Le ministre de l'Economie, Pierre Moscovici, a confirmé jeudi que la hausse des cotisations retraite patronales serait entièrement compensée et a ouvert le dialogue sur le coût du travail, sans toutefois rassurer le président du Medef.
Au surlendemain de l'annonce de la réforme des retraites qui a déclenché l'ire du patronat, le ministre a été accueilli par un Pierre Gattaz tout sourire, au milieu d'une nuée de journalistes, sur le campus d'HEC à Jouy-en-Josas (Yvelines), qui héberge chaque année l'université d'été de la principale organisation patronale.
"Nous allons avoir un dialogue constructif", promettait jovialement en anglais M. Moscovici au micro d'un média étranger en se dirigeant au côté de son interlocuteur vers une salle où un imposant public d'entrepreneurs attendaient les deux hommes.
Un débat-dialogue très attendu par le patronat, pressé d'en savoir plus sur la compensation des hausses de cotisations retraites et sur les promesses de mesures pour réduire le coût du travail évoquées mardi par le Premier ministre Jean-Marc Ayrault.
M. Moscovici est vite entré dans le vif du sujet après un discours d'accueil du patron des patrons qui lui a redit son "obsession de l'emploi" et les inquiétudes du patronat sur la compétitivité, "la complexité fiscale et sociale" avant de faire applaudir le ministre à tout rompre "pour avoir eu le courage" d'évoquer récemment un "ras-le-bol fiscal" dans le pays.
"La hausse des cotisations patronales conséquente à la réforme des retraites sera intégralement compensée par une baisse des cotisations famille dès 2014 et pour l'intégralité du mandat", a déclaré M. Moscovici.
Il a ajouté que "les prélèvements obligatoires qui pèsent sur les entreprises (allaient) baisser" précisant que, dans un premier temps, ils "n'augmente(raient) pas dès le projet de loi de finances (PLF) 2014".

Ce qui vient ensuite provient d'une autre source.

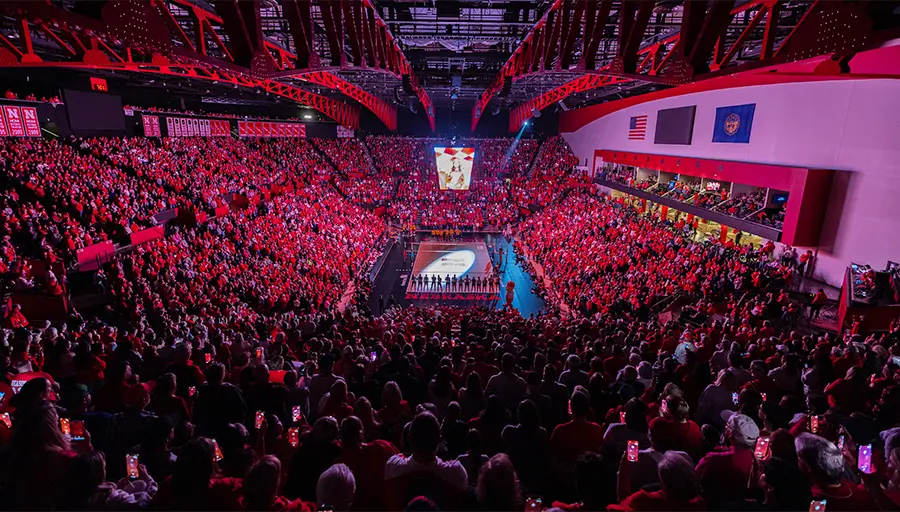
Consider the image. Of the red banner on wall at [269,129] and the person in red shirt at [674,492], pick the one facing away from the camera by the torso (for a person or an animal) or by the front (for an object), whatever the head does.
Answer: the person in red shirt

"Le CICE ne referme pas le dossier du coût du travail (...) Il faut aller plus loin", a encore estimé le ministre, à propos du crédit d'impôt compétitivité emploi qui permet d'abaisser de 4% en 2014 puis de 6%, soit 20 milliards d'euros par an, le coût du travail pour les entreprises.

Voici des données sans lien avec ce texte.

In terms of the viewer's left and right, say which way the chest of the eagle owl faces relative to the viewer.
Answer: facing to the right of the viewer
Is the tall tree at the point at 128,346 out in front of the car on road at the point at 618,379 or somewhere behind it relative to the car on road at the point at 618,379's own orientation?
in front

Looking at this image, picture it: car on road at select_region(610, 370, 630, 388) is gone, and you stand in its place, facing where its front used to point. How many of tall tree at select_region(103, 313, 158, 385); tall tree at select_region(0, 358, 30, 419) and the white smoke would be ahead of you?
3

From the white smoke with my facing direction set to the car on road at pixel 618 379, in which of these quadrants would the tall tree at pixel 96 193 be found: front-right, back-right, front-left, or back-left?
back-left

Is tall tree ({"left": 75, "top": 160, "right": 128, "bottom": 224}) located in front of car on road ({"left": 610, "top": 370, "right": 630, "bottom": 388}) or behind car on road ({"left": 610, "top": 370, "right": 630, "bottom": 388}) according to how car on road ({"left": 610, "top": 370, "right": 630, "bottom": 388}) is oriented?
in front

M. Gattaz réclame lui un allègement de 100 milliards d'euros au total des charges pesant sur les entreprises, réparti à parts égales entre baisse des impôts et diminution des cotisations sociales.

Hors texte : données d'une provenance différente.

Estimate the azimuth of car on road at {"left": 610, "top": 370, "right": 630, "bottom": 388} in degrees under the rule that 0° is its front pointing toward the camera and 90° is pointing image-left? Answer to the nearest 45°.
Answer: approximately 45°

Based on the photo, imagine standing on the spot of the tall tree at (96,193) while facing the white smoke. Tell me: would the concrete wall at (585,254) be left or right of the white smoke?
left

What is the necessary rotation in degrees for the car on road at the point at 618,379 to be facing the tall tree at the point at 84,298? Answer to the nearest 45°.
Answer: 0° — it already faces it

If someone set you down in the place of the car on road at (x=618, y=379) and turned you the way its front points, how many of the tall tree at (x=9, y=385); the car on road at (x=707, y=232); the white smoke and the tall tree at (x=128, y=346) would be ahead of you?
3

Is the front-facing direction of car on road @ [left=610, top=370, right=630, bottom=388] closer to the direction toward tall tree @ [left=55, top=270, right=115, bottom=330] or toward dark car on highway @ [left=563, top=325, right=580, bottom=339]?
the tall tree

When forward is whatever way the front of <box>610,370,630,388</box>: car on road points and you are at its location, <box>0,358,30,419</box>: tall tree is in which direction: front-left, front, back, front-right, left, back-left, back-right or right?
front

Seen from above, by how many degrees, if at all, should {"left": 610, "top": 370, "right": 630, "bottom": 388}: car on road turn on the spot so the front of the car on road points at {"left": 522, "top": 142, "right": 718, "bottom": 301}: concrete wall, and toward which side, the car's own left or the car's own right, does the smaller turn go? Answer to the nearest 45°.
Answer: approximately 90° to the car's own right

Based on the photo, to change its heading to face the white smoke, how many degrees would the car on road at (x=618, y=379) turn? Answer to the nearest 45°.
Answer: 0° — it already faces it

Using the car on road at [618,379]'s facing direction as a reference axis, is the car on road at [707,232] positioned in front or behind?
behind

"Nous allons mener le chantier sur le financement de la protection sociale et notamment sur la branche famille dans la concertation avec tous les partenaires sociaux et avec vous, chefs d'entreprise, au premier chef", a précisé M. Moscovici.
Rendez-vous lundi à Bercy "avec les croissants"
M. Gattaz lui a dit qu'il serait dans son bureau "lundi dès 08H00" et "apporter(ait) les croissants". Une rencontre confirmée à l'AFP par l'entourage de M. Moscovici.
Déçu, M. Gattaz à une nouvelle fois souligné qu'il ne percevait là qu'une "simple compensation" et non une baisse du coût du travail pour doper la compétitivité de la France.
"Acceptez que ce soit une avancée", lui a rétorqué le ministre. "C'est une compensation qui nous fait très peur", a répondu le nouveau président du Medef.
"Je ne suis pas rassuré", a-t-il déclaré à la presse après la rencontre, "Nous avons toujours une certitude de hausse face à une promesse de baisse", a-t-il ajouté.
Il a ironisé sur "la gymnastique intellectuelle extrêmement complexe" de "gestion des impôts et crédits d'impôts successifs". "Allons droit au but et baissons les prélèvements obligatoires", a-t-il dit invoquant "l'urgence de la situation" du fait de la baisse de compétitivité de la France et de son chômage élevé.
"On a l'impression d'être au service de cette sphère publique avec un carnet de chèques ouvert sur les ménages et les entreprises", avait lancé M. Gattaz devant M. Moscovici.
"57% de dépenses publiques dans le Produit intérieur brut, ça ne va pas. Il faut réduire le poids des dépenses publiques dans le PIB, le faire vite et le faire résolument fort", a déclaré pendant le débat le ministre, déclenchant les applaudissements de la salle.